> _INSTRUÇÃO DE TRABALHO A_
No texto sobre a exposição de O'Keeffe, em que ano Frances O'Brien escreveu as palavras citadas?
> _INSTRUÇÃO DE TRABALHO B_
Dê continuidade ao texto sobre a exposição de O'Keeffe, partindo da última frase apresentada.

Marina Manda Lembranças E m tempos de Lava-Jato, que alívio poder lavar a alma em arte! Chegando de Nova Iorque, a amiga querida me troux...
Marina Manda Lembranças
Chamo vida aquilo que os curadores preferiram chamar " auto construção de sua persona pública ": um empenho para que em cada gesto e em cada foto ficasse evidente que não havia separação entre seu cotidiano e sua arte. Como escreveu Frances O'Brien, sua amiga e também pintora, em 1927: "Ela nunca deixou sua vida em desordem enquanto sentava para pintar um quadro que deveria ser limpo, simples, e integrado. Para ela arte era vida; vida era pintar".
A vida é sempre mais do que uma única coisa, embora o todo possa estar interligado. E a vida de O'Keeffe, como mostra a exposição, era também composta por suas roupas, suas casas, suas amizades e as fotos tantas para as quais pousou.

> _REGISTROS FORNECIDOS_
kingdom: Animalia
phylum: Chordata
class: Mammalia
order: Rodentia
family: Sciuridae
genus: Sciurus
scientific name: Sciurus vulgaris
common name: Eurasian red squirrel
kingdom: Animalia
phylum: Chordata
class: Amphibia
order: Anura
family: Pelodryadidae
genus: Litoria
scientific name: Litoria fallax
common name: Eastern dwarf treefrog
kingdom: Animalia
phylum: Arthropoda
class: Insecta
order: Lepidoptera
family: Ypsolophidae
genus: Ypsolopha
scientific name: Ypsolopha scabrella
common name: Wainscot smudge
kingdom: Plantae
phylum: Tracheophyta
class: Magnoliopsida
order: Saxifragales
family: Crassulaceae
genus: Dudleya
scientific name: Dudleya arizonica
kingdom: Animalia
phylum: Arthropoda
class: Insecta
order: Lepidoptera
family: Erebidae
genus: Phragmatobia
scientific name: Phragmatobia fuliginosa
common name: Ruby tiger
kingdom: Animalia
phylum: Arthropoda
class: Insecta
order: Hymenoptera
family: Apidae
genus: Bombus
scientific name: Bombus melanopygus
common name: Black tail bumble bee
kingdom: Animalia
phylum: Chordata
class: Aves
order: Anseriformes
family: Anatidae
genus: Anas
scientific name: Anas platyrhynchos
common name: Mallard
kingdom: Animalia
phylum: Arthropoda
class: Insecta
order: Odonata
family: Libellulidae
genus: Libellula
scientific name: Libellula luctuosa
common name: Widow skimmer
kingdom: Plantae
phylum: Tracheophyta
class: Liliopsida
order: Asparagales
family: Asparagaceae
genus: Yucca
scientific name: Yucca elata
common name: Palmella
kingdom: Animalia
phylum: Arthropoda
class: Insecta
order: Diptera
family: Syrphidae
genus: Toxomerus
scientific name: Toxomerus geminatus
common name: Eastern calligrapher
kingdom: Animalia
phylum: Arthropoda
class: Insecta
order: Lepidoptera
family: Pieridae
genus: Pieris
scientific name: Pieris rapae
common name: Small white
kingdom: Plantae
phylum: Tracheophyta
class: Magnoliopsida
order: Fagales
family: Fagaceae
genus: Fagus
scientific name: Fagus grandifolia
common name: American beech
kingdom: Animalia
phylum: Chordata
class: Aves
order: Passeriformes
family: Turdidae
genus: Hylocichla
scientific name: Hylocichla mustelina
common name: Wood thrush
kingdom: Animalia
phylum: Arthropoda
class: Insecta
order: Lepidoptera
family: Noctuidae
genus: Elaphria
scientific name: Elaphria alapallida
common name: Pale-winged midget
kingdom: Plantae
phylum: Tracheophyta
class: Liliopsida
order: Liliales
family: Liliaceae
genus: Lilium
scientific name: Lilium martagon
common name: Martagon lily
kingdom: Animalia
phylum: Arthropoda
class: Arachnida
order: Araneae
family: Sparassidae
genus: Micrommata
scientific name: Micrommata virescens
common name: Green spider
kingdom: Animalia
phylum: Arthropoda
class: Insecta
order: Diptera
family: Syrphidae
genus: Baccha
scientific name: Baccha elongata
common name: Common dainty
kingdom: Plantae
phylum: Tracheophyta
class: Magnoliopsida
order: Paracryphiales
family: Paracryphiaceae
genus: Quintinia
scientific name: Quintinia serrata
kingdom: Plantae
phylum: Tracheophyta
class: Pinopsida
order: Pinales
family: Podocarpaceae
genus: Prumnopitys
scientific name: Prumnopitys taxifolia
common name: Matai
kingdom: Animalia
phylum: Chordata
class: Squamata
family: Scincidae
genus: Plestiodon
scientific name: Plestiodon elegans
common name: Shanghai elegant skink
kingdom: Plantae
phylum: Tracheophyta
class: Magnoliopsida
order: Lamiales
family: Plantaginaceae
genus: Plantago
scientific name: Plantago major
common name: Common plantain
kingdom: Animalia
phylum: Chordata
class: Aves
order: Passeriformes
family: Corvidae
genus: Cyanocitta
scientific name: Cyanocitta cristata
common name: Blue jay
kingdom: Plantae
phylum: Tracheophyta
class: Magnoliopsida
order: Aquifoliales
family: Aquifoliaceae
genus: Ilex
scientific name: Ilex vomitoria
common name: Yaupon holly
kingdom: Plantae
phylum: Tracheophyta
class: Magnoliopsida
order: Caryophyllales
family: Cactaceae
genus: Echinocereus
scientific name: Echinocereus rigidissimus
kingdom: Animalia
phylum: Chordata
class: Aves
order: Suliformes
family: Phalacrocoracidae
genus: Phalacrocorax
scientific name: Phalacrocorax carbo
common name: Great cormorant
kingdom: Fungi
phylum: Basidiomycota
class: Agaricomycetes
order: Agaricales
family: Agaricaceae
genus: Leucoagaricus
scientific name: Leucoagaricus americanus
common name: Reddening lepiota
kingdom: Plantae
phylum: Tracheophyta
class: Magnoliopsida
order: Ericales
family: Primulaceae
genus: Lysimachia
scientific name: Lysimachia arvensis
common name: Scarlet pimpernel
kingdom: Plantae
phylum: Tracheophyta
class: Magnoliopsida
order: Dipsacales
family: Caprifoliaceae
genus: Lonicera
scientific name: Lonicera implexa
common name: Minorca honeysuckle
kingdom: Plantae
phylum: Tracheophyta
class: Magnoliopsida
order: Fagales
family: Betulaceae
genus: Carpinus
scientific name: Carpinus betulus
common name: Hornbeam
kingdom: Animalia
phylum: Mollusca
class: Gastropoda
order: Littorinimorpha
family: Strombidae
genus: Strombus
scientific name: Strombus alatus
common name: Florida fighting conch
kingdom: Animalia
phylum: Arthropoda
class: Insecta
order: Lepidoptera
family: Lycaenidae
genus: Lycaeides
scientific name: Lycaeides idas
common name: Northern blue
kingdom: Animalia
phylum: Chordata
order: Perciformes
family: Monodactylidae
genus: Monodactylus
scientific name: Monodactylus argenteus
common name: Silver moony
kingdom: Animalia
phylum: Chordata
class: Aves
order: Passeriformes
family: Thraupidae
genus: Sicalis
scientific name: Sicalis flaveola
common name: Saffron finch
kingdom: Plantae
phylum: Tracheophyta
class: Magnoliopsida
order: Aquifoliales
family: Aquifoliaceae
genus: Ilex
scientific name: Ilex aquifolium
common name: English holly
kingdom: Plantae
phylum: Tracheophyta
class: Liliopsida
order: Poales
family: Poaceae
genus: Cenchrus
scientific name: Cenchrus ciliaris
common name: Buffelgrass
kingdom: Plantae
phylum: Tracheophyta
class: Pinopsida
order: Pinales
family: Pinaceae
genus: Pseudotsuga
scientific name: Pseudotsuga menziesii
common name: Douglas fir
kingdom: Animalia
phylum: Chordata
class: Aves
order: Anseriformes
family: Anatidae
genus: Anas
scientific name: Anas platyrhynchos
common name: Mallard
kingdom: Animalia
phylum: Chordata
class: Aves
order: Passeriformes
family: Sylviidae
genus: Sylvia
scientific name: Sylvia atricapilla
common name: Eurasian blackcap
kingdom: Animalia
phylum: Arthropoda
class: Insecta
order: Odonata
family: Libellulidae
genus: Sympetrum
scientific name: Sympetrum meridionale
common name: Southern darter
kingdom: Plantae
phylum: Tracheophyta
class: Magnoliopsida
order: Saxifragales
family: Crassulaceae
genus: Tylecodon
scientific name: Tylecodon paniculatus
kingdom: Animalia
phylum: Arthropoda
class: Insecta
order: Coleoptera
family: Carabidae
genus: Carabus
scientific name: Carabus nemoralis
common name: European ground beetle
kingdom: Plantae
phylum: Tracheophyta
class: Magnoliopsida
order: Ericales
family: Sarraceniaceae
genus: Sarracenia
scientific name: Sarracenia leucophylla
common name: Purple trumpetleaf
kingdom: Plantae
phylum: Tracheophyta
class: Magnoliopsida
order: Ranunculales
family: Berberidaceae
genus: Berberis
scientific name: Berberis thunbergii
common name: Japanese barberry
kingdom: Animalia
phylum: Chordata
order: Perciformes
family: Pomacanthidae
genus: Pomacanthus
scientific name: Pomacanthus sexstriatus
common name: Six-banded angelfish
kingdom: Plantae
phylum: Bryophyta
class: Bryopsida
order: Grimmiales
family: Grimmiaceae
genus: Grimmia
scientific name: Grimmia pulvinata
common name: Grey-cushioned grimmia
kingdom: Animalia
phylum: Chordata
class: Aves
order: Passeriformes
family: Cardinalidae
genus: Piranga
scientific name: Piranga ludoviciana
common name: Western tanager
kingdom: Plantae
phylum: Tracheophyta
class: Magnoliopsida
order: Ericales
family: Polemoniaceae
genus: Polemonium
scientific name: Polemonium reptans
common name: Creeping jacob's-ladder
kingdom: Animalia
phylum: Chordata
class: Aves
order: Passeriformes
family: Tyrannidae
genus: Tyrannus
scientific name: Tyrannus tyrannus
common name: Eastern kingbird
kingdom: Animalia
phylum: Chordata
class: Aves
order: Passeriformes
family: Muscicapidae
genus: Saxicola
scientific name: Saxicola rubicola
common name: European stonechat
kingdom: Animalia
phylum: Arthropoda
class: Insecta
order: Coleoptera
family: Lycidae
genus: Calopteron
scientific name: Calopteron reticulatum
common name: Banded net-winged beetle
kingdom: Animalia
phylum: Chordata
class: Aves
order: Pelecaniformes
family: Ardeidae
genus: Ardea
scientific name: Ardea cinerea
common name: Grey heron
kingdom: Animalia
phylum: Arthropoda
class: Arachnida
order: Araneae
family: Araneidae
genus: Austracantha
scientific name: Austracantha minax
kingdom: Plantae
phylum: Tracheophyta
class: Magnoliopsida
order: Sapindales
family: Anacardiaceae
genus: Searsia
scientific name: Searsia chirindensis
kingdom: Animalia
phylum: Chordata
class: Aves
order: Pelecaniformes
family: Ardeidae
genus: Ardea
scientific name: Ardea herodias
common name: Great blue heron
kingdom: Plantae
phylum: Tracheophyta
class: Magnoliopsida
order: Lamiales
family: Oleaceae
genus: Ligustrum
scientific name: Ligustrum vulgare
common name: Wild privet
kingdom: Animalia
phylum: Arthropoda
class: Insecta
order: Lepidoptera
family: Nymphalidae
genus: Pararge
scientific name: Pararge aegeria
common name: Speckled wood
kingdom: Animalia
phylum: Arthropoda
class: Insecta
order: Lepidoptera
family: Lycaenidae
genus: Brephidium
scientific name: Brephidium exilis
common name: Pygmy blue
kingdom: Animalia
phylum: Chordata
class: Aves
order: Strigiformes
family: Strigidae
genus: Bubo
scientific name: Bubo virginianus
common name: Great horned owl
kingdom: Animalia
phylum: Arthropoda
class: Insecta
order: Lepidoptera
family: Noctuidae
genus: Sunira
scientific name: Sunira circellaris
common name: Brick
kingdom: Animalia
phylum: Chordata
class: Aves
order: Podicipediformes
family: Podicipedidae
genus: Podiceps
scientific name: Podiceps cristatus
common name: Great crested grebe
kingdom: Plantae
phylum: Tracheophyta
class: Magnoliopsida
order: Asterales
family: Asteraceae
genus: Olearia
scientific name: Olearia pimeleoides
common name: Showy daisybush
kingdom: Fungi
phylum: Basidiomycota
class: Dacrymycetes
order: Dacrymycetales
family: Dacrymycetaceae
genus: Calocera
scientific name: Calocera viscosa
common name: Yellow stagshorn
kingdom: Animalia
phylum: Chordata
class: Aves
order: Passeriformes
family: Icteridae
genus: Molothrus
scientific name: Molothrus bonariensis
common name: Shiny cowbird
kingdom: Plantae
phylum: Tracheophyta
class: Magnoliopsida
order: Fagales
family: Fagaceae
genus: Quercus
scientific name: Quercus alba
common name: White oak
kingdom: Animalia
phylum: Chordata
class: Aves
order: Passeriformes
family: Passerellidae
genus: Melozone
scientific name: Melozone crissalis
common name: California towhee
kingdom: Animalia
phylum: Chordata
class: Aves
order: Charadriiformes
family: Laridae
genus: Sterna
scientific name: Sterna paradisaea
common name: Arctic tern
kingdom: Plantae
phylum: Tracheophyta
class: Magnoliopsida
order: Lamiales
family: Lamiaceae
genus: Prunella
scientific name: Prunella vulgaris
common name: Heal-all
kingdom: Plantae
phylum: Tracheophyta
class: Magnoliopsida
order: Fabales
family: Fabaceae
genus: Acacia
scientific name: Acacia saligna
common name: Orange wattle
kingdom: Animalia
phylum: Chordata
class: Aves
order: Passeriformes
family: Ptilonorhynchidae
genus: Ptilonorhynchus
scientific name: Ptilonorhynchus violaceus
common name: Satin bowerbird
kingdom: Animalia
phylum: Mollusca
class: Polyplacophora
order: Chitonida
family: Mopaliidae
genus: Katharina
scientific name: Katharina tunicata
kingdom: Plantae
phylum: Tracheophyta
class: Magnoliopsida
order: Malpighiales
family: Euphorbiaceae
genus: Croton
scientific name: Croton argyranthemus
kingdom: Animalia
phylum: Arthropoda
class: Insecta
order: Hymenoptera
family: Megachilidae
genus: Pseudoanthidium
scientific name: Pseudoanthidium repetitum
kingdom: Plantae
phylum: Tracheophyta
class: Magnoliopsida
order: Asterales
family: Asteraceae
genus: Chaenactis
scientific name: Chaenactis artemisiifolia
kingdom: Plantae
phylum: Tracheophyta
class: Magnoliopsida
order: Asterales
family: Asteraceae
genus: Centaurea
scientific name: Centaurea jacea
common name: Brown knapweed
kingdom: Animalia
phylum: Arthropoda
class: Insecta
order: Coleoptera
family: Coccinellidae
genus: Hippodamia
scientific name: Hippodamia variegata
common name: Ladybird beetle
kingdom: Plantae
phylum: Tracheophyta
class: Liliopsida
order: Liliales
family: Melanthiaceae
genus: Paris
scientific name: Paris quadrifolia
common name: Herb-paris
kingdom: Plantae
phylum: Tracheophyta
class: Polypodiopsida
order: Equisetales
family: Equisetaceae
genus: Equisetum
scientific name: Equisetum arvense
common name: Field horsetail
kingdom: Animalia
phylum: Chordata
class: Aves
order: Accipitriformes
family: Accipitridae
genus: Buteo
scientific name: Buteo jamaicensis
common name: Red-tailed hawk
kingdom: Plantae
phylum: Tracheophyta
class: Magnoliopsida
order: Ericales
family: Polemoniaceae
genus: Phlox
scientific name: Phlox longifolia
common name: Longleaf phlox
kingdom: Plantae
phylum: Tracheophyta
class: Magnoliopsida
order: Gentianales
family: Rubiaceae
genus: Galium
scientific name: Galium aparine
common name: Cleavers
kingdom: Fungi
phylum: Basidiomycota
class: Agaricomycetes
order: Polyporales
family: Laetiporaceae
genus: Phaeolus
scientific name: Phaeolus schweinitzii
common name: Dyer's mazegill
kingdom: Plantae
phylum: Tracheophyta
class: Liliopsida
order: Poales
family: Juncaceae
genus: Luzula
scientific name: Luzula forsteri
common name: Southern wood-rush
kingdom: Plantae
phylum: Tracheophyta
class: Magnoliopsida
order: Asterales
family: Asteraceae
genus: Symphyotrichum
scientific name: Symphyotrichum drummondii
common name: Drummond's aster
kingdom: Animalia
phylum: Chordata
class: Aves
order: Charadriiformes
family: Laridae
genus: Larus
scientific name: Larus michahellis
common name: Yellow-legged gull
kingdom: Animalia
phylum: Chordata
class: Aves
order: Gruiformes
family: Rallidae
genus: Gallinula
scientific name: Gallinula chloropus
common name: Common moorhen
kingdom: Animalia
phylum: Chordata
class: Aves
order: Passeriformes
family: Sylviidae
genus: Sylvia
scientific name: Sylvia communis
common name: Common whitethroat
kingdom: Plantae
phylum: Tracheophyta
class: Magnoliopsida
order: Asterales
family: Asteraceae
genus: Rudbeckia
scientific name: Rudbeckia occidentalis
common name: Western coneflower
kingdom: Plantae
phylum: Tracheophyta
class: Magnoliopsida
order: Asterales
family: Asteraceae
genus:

> _RESPOSTA DA TAREFA A_
Em 1927.

> _RESPOSTA DA TAREFA B_
Sempre séria, nas fotos. Na maioria, feitas e comandadas milimetricamente por seu marido Alfred Stieglitz, fotógrafo brilhante e galerista. E depois da morte dele, comandadas por ela mesma, que havia aprendido a função.
Stieglitz gostava de fotografar-lhe as mãos, por vezes só elas, eloquentes, por vezes dando ênfase a um detalhe da roupa, um botão, um caimento, o contraste entre preto e branco com que amava se vestir.
Roupas nunca foram um acaso para esta mulher artista. Parte da boa educação da família de classe média à qual pertencia, aprendeu a costurar ainda menina, como aprendem a costurar as crianças, fazendo roupas de boneca. Depois, nunca deixou a agulha. Uma das belas fotos de Stieglitz é de suas mãos com dedal.
A exposição do Brooklyn Museum revela a delicadeza e o cuidado perfeccionista dos trajes que, durante a vida toda, costurou para si. Gostava de linho e de seda, de crepe e de lã. Gostava do corte em viés. Há blusas etéreas e nervuradas como os lírios gigantes que pintou para Elizabeth Arden, há pequenos laços prendendo golas ou punhos, ninhos de abelha criando o franzido, ajours arejando peitilhos, e um quase babado de nervuras no linho que arremata, como concha, um decote.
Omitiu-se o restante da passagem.